» **Aufgabenstellung**:
A – Worauf führt MefoProf im Forumsthread zum Lachsangeln in Europa die schlechten Fänge in Norwegen zurück?
B – Führe den Forumsthread zum Lachsangeln in Europa im Anschluss an seine letzte Zeile weiter.

# Wo Lachs angeln in Europa?



## Finna (31. Dezember 2009)

Hallo zusammen,

mein Onkel wird bald 70 und wollte schon immer Mal Lachs angeln. #:Kleines Problem: er fliegt nicht, deshalb bleibt sein großer Wunschtraum Kanada wahrscheinlich unerfüllt...

Da ich absolut keine Ahnung vom Angeln habe #c (und wir ihn überraschen, also nicht extra fragen wollen) - kann mir jemand sagen, wo man in Europa am besten Lachs angeln kann? |pfisch:

Danke Euch!!!


----------



## FoolishFarmer (31. Dezember 2009)

*AW: Wo Lachs angeln in Europa?*

Wenn fliegen ausfällt - dann eindeutig Norwegen (Auto und Fähre).
Google mal nach Gaula... ein viel besseres Revier wirst Du nur schwer finden. Die Gaula zählt Jahr für Jahr zu den Top-Flüssen, sowohl was die Menge als auch was die Größe der Fische angeht.


----------



## Finna (31. Dezember 2009)

*AW: Wo Lachs angeln in Europa?*

super, vielen Dank! Gibt es noch einen bestimmten Zeitraum/ Monat, den Du empfehlen kannst?


----------



## MefoProf (31. Dezember 2009)

*AW: Wo Lachs angeln in Europa?*

Moin,

Die letzte Saison in Norwegen war wohl eine einzige Katastrophe. Die Fänge sind drastisch zurück gegangen und auch die Größe der Fische ließ wohl zu wünschen übrig. So  zumindest die Aussage mehrerer Angler hier, die schon seit Jahrzehnten zum Lachsfischen nach Norwegen fahren. Schuld an dem Desaster sollen wohl die unzähligen Lachsfarmen vor der Küste sein. Deshalb wird für die nächste Saison mit einem noch schlechterem Ergebnis gerechnet

Dänemark ist dagegen schwer im Kommen was das Lachsangeln angeht  :q

#h


----------



## Roosterfish (31. Dezember 2009)

» **Untersuchte Daten**:
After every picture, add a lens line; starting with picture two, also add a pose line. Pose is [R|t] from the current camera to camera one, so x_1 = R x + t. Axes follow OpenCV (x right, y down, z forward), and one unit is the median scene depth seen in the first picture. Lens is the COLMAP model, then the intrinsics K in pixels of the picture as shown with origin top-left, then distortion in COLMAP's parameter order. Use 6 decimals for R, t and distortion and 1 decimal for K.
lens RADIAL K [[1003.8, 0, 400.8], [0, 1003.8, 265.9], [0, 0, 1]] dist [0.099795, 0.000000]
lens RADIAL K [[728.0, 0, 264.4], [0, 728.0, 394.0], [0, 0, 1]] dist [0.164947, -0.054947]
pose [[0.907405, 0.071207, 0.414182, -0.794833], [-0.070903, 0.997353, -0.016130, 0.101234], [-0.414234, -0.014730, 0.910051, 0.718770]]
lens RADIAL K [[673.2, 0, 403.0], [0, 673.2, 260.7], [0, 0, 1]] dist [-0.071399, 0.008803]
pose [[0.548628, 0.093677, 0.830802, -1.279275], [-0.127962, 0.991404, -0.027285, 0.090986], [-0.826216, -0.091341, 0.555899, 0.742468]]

» **Lösungen der Aufgaben**:
A – Auf die unzähligen Lachsfarmen vor der Küste.

B –
*AW: Wo Lachs angeln in Europa?*

Wie soweit?
Versuchs mal in Schweden an der Mörrum. (müßte unter "Kronolaxfiske" zu googeln sein).
In Deutschland gibt es auch einige Flüsse, die Lachse beherbergen, wie z. B. die Oste bei Bremervörde oder die Wümme bei Rotenburg (Norddeutschland). Allerdings sind die Fangchancen hier noch äußerst gering.


----------



## leif88 (31. Dezember 2009)

*AW: Wo Lachs angeln in Europa?*

in dänemark in der skjern au bei hvide sande


----------



## Suniflex (31. Dezember 2009)

*AW: Wo Lachs angeln in Europa?*

Also ich denke eindeutig ja in Deutschland iss der Fang Verboten.
Aber Dänemark und Norwegen da kann man sie Befischen.
                      viele Grüße


----------



## FoolishFarmer (31. Dezember 2009)

*AW: Wo Lachs angeln in Europa?*



MefoProf schrieb:


> Die letzte Saison in Norwegen war wohl eine einzige Katastrophe.


Nuja... wenn man sich mal die offiziellen Statistiken ansieht, war es nicht wirklich katastrophal.  
Ich glaube die Erwartungen waren nach dem Rekordjahr 2008 eben etwas zu hoch.


Dänemarkt ist tatsächlich schwer im kommen. Allerdings lassen sich Fischmenge und insbesondere die Natur lange noch nicht mit Norwegen vergleichen. |rolleyes
Wenn ich mir nen (Lachsangel-) Traum erfüllen wollte, wär´s an Gaula oder Orkla.
Viele Infos dazu findest Du auch hier:
http://www.nfc-online.com/page.php?page=start


----------



## MefoProf (31. Dezember 2009)

*AW: Wo Lachs angeln in Europa?*



FoolishFarmer schrieb:


> Nuja... wenn man sich mal die offiziellen Statistiken ansieht, war es nicht wirklich katastrophal.
> Ich glaube die Erwartungen waren nach dem Rekordjahr 2008 eben etwas zu hoch.
> 
> 
> ...



Moin,

na ja die Statistiken, die ich mir so im Netz angesehen habe, sprechen alle von einem Rückgang zwischen 25 und 40 %. Das finde ich schon ziemlich heftig. 

Die norwegischen Sportfischer befürchten noch weitere drastische Rückgänge, wenn die Zuchtlachse nicht aus den Einzugsgebieten der Elve verschwinden.

Ansonsten hast du natürlich Recht, zahlenmäßig kommt Dänemark (noch) nicht an Norwegen heran und in Sachen Landschaft werden sie es wohl leider auch nie schaffen 

Um es kurz zu machen, würde ich Norwegen jetzt nicht mehr empfehlen. dann wohl eher Schweden.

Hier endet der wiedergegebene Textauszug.